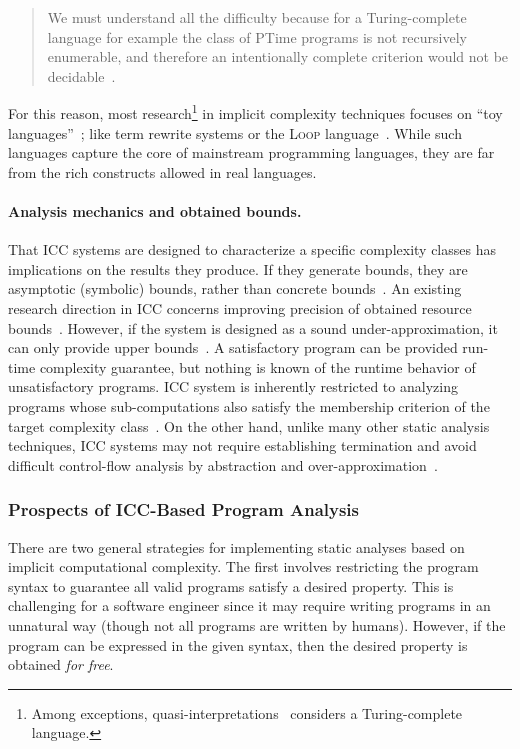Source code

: \begin{quotation}
\noindent We must understand all the diﬃculty because for a Turing-complete language for example the class of PTime programs is not recursively enumerable, and therefore an intentionally complete criterion would not be decidable~\cite[Sect. 4.1]{mogbil2012}.
\end{quotation}

\noindent For this reason, most research\footnote{
Among exceptions, quasi-interpretations~\cite{marion2000} considers a Turing-complete language.}
in implicit complexity techniques focuses on \enquote{toy languages}~\cite{moyen2017,rubiano17};
like term rewrite systems or the \textsc{Loop} language~\cite{kristiansen2005}.
While such languages capture the core of mainstream programming languages, they are far from the rich constructs allowed in real languages.

\paragraph*{Analysis mechanics and obtained bounds.}
That ICC systems are designed to characterize a specific complexity classes has implications on the results they produce.
If they generate bounds, they are asymptotic (symbolic) bounds, rather than concrete bounds~\cite{baillot2019}.
An existing research direction in ICC concerns improving precision of obtained resource bounds~\cite{benamram2020}.
However, if the system is designed as a sound under-approximation, it can only provide upper bounds~\cite[p. 119]{moyen2017}.
A satisfactory program can be provided run-time complexity guarantee, but nothing is known of the runtime behavior of unsatisfactory programs.
ICC system is inherently restricted to analyzing programs whose sub-computations also satisfy the membership criterion of the target complexity class~\cite{baillot2019}.
On the other hand, unlike many other static analysis techniques,
ICC systems may not require establishing termination and avoid difficult control-flow analysis by abstraction and over-approximation~\cite{jones2009}.

\subsubsection{Prospects of ICC-Based Program Analysis}

There are two general strategies for implementing static analyses based on implicit computational complexity.
The first involves restricting the program syntax to guarantee all valid programs satisfy a desired property.
This is challenging for a software engineer since it may require writing programs in an unnatural way (though not all programs are written by humans).
However, if the program can be expressed in the given syntax, then the desired property is obtained \emph{for free}.


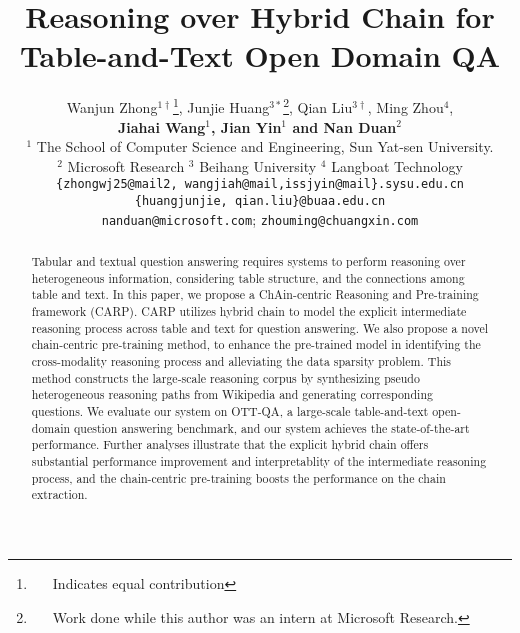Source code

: \documentclass[11pt]{article}
\title{Reasoning over Hybrid Chain for Table-and-Text Open Domain QA}
\author{Wanjun Zhong$^{1\dag}$\thanks{\ \ \ Indicates equal contribution}, Junjie Huang$^{3*}$\thanks{\ \ \ Work done while this author was an intern at Microsoft Research.}, Qian Liu$^{3\dag}$, Ming Zhou$^4$,\\ \textbf{Jiahai Wang$^1$, Jian Yin$^1$ and Nan Duan$^2$} \\
	$^1$ The School of Computer Science and Engineering, Sun Yat-sen University.\\
	$^2$ Microsoft Research \quad $^3$ Beihang University \quad $^4$ Langboat Technology\\
	{\tt \{zhongwj25@mail2, wangjiah@mail,issjyin@mail\}.sysu.edu.cn}\\
	{\tt \{huangjunjie, qian.liu\}@buaa.edu.cn} \\
	{\tt nanduan@microsoft.com}; \tt zhouming@chuangxin.com\\ 
}
\begin{document}
	\maketitle
	\begin{abstract}
Tabular and textual question answering requires systems to perform reasoning over heterogeneous information, considering table structure, and the connections among table and text. In this paper, we propose a ChAin-centric Reasoning and Pre-training framework (CARP). CARP utilizes hybrid chain to model the explicit intermediate reasoning process across table and text for question answering. We also propose a novel chain-centric pre-training method, to enhance the pre-trained model in identifying the cross-modality reasoning process and alleviating the data sparsity problem. This method constructs the large-scale reasoning corpus by synthesizing pseudo heterogeneous reasoning paths from Wikipedia and generating corresponding questions. We evaluate our system on OTT-QA, a large-scale table-and-text open-domain question answering benchmark, and our system achieves the state-of-the-art performance. Further analyses illustrate that the explicit hybrid chain offers substantial performance improvement and interpretablity of the intermediate reasoning process, and the chain-centric pre-training boosts the performance on the chain extraction.


		
		
	\end{abstract}
	\iffalse
	\begin{abstract}
		Tabular and textual open-domain multi-hop question answering requires systems to retrieve knowledge from both tabular and textual corpus, and perform multi-hop reasoning to aggregate hybrid information to derive an answer.
		In this paper, we propose a ChAin-centric Reasoning and Pre-training approach (CARP) to model the explicit intermediate reasoning process for question answering.
CARP utilizes hybrid chain, the fine-grained reasoning path across two modalities, as the intermediate state for downstream question answering.
We also propose a chain-centric pre-training task to enhance the model in identifying the relevant chains, and a novel way to sythesize the large-scale pre-training corpus by reversely generating questions from the pseudo hybrid chains constructed from Wikipedia corpus containing both tables and passages.
We evaluate our system on OTT-QA, a large-scale tabular and textual open-domain question answering dataset, and our system achieves the state-of-the-art performance.
Further analyses illustrate that the explicit hybrid chain offers substantial performance improvement and interpretable explanation of the intermediate reasoning process, and the chain-centric pre-training boosts the performance on the hybrid chain extraction.~\footnote{We will release our code and data upon acceptance.}


		
	\end{abstract}
	\fi
	
\end{document}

:::

- TASK TO CARRY OUT: Set down the entries above exactly; no pictures belong in the copy.

- RESPONSE BOX:
Source code

: \begin{quotation}
\noindent We must understand all the diﬃculty because for a Turing-complete language for example the class of PTime programs is not recursively enumerable, and therefore an intentionally complete criterion would not be decidable~\cite[Sect. 4.1]{mogbil2012}.
\end{quotation}

\noindent For this reason, most research\footnote{
Among exceptions, quasi-interpretations~\cite{marion2000} considers a Turing-complete language.}
in implicit complexity techniques focuses on \enquote{toy languages}~\cite{moyen2017,rubiano17};
like term rewrite systems or the \textsc{Loop} language~\cite{kristiansen2005}.
While such languages capture the core of mainstream programming languages, they are far from the rich constructs allowed in real languages.

\paragraph*{Analysis mechanics and obtained bounds.}
That ICC systems are designed to characterize a specific complexity classes has implications on the results they produce.
If they generate bounds, they are asymptotic (symbolic) bounds, rather than concrete bounds~\cite{baillot2019}.
An existing research direction in ICC concerns improving precision of obtained resource bounds~\cite{benamram2020}.
However, if the system is designed as a sound under-approximation, it can only provide upper bounds~\cite[p. 119]{moyen2017}.
A satisfactory program can be provided run-time complexity guarantee, but nothing is known of the runtime behavior of unsatisfactory programs.
ICC system is inherently restricted to analyzing programs whose sub-computations also satisfy the membership criterion of the target complexity class~\cite{baillot2019}.
On the other hand, unlike many other static analysis techniques,
ICC systems may not require establishing termination and avoid difficult control-flow analysis by abstraction and over-approximation~\cite{jones2009}.

\subsubsection{Prospects of ICC-Based Program Analysis}

There are two general strategies for implementing static analyses based on implicit computational complexity.
The first involves restricting the program syntax to guarantee all valid programs satisfy a desired property.
This is challenging for a software engineer since it may require writing programs in an unnatural way (though not all programs are written by humans).
However, if the program can be expressed in the given syntax, then the desired property is obtained \emph{for free}.


Source code

: \documentclass[11pt]{article}
\title{Reasoning over Hybrid Chain for Table-and-Text Open Domain QA}
\author{Wanjun Zhong$^{1\dag}$\thanks{\ \ \ Indicates equal contribution}, Junjie Huang$^{3*}$\thanks{\ \ \ Work done while this author was an intern at Microsoft Research.}, Qian Liu$^{3\dag}$, Ming Zhou$^4$,\\ \textbf{Jiahai Wang$^1$, Jian Yin$^1$ and Nan Duan$^2$} \\
	$^1$ The School of Computer Science and Engineering, Sun Yat-sen University.\\
	$^2$ Microsoft Research \quad $^3$ Beihang University \quad $^4$ Langboat Technology\\
	{\tt \{zhongwj25@mail2, wangjiah@mail,issjyin@mail\}.sysu.edu.cn}\\
	{\tt \{huangjunjie, qian.liu\}@buaa.edu.cn} \\
	{\tt nanduan@microsoft.com}; \tt zhouming@chuangxin.com\\ 
}
\begin{document}
	\maketitle
	\begin{abstract}
Tabular and textual question answering requires systems to perform reasoning over heterogeneous information, considering table structure, and the connections among table and text. In this paper, we propose a ChAin-centric Reasoning and Pre-training framework (CARP). CARP utilizes hybrid chain to model the explicit intermediate reasoning process across table and text for question answering. We also propose a novel chain-centric pre-training method, to enhance the pre-trained model in identifying the cross-modality reasoning process and alleviating the data sparsity problem. This method constructs the large-scale reasoning corpus by synthesizing pseudo heterogeneous reasoning paths from Wikipedia and generating corresponding questions. We evaluate our system on OTT-QA, a large-scale table-and-text open-domain question answering benchmark, and our system achieves the state-of-the-art performance. Further analyses illustrate that the explicit hybrid chain offers substantial performance improvement and interpretablity of the intermediate reasoning process, and the chain-centric pre-training boosts the performance on the chain extraction.


		
		
	\end{abstract}
	\iffalse
	\begin{abstract}
		Tabular and textual open-domain multi-hop question answering requires systems to retrieve knowledge from both tabular and textual corpus, and perform multi-hop reasoning to aggregate hybrid information to derive an answer.
		In this paper, we propose a ChAin-centric Reasoning and Pre-training approach (CARP) to model the explicit intermediate reasoning process for question answering.
CARP utilizes hybrid chain, the fine-grained reasoning path across two modalities, as the intermediate state for downstream question answering.
We also propose a chain-centric pre-training task to enhance the model in identifying the relevant chains, and a novel way to sythesize the large-scale pre-training corpus by reversely generating questions from the pseudo hybrid chains constructed from Wikipedia corpus containing both tables and passages.
We evaluate our system on OTT-QA, a large-scale tabular and textual open-domain question answering dataset, and our system achieves the state-of-the-art performance.
Further analyses illustrate that the explicit hybrid chain offers substantial performance improvement and interpretable explanation of the intermediate reasoning process, and the chain-centric pre-training boosts the performance on the hybrid chain extraction.~\footnote{We will release our code and data upon acceptance.}


		
	\end{abstract}
	\fi
	
\end{document}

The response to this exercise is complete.